One Thousand White Women: The Journals of May Dodd - Jim Fergus One Thousand White Women is a scary title. It makes me think of the White Walkers in Game of Thrones.


All these zombified women walking across the plains looking for Indians to chomp on assimilate. In way, I think my alternate history story is not as farfetched as Fergus' story, but I digress. The title is a real turn off for me, but since my group Historical Fictionistas chose this as a group read I decided to give it a try.

From the beginning Fergus lets his readers know that this story is a 'what if' that never came to pass. It's based on the story of a Cheyenne chief who requested 1,000 white women as brides for his warriors. The thought is that since the Cheyenne society is matrilineal, the children produced from these unions would help the tribe assimilate into the white man's world. In real life, the request was denied but in the fictional world Fergus explores the consequences of this request through the eyes of a white woman named May Dodd. While I can certainly appreciate Fergus’ take on the “what if” this request came to pass, I didn’t enjoy this book. It was one of those cases where the idea sounded great, but the execution was poor. Very poor.

One thing that bothered me was the narrative style. True to its subtitle, the book is written in journal form. I don’t normally like this style of narration, but I was willing to go with it. The problem I had with May’s journals is that they weren’t so much journal entries, but dated mini stories. These “journal entries” had pages of dialogue, currently happening events and details included. It’s like Fergus never read a journal in his life. Even the letters that May wrote to her sister and ex-husband were in actuality mini stories. May recounts every little detail from the scenery to what everybody in the conversation said. As if this wasn’t bad enough, the dialogue is so freaking racist and stereotypical. I just. CAN’T. EVEN.

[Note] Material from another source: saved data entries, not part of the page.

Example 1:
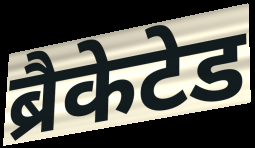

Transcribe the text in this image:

ब्रैकेटेड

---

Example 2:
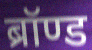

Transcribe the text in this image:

ब्रॉण्ड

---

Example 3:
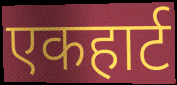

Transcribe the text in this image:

एकहार्ट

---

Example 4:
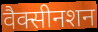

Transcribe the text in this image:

वैक्सीनशन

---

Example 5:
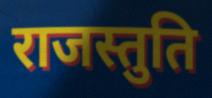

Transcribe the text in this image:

राजस्तुति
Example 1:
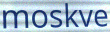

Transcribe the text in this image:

moskve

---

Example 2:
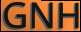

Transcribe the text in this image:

GNH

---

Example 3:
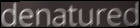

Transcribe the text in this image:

denatured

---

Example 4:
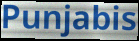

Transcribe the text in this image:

Punjabis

Okay, let me just take a deep breath and give you an example. This is Gretchen, the Swedish woman, in the group. By the way, the italicized text appears in the book as is:

'Gretchen Fathauer stood, solid as a house, her hands on her broad hips, eyes squinted against the sun. Finally she raised her fist in the air, and shook it as if to get their attention, and cried out. “Yah! All you fellas there! I am a goot woman! I make someone of you a goot wife.” And she pounded her breast. “I yam not a pretty girl but I make bick strong babies!” And she laughed, bellowing like a cow.' p. 102


EVERY character with an accent speaks lik dis. Every.Single.One. Plus, they all play into the stereotypes of their culture. For example, Phemie, the only African American in the group is portrayed as a warrior African queen. She walks about half naked showing off her flawless cocoa skin and breasts as she rides with the men. What’s so ironic about Fergus May writing the dialogue like this is that she prides herself in being so modern and all inclusive, yet she acts like a stereotypical, judgmental white woman.

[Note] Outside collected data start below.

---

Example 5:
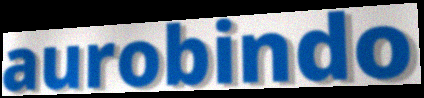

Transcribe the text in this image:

aurobindo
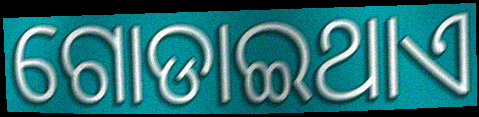
ଗୋଡାଇଥାଏ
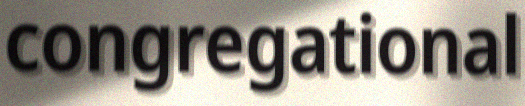
congregational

This was another thing that bothered me: May. When you can’t stand the main character you know you have problems. At first we’re supposed to be sympathetic towards May and you know, I was. It was unfair the reasons why she was put in an asylum. But, rather than moving on she kept dwelling and repeating those reasons. It just became repetitive and I became unsympathetic. I think Fergus was trying to show how May was still bitter, but it just got on my nerves, especially with all the other crap she spewed.

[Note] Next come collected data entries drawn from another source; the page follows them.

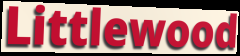
Littlewood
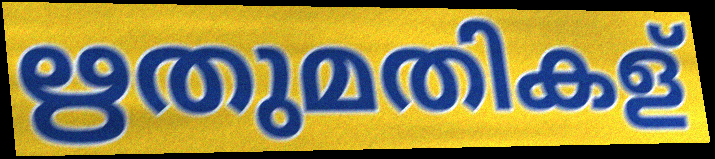
ഋതുമതികള്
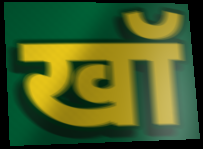
खॉ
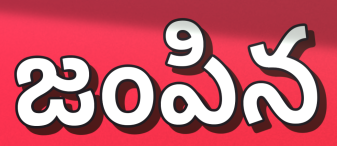
జంపిన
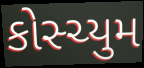
કોસ્ચ્યુમ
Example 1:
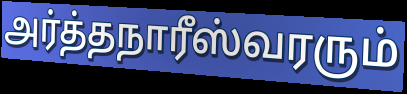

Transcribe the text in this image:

அர்த்தநாரீஸ்வரரும்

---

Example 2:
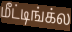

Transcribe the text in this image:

மீட்டிங்க்ல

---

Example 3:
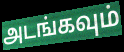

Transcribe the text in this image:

அடங்கவும்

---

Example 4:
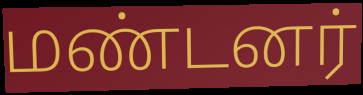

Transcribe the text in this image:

மண்டனர்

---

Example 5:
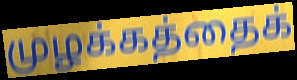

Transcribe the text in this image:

முழக்கத்தைக்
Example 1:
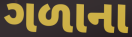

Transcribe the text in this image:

ગળાના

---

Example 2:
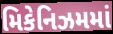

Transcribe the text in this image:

મિકેનિઝમમાં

One point that was made during the HF discussion was that May came off as too modern. I have to agree and add that so did some of the other women. I hated how May would barge herself in situations, especially with the Indians. For example, there was a certain place where women weren’t allowed, so May talked another one of the women into walking right in and sitting down. The Indians protested a bit and then just left them be. Sorry, but this is bullshit. I don’t think she would have gotten a free pass to be so arrogant and disrespectful of rules just because she was a white woman.

The only portions I enjoyed were the scenery descriptions. I think Fergus did a wonderful job of putting the reader into the scene. Too bad the rest didn’t come together.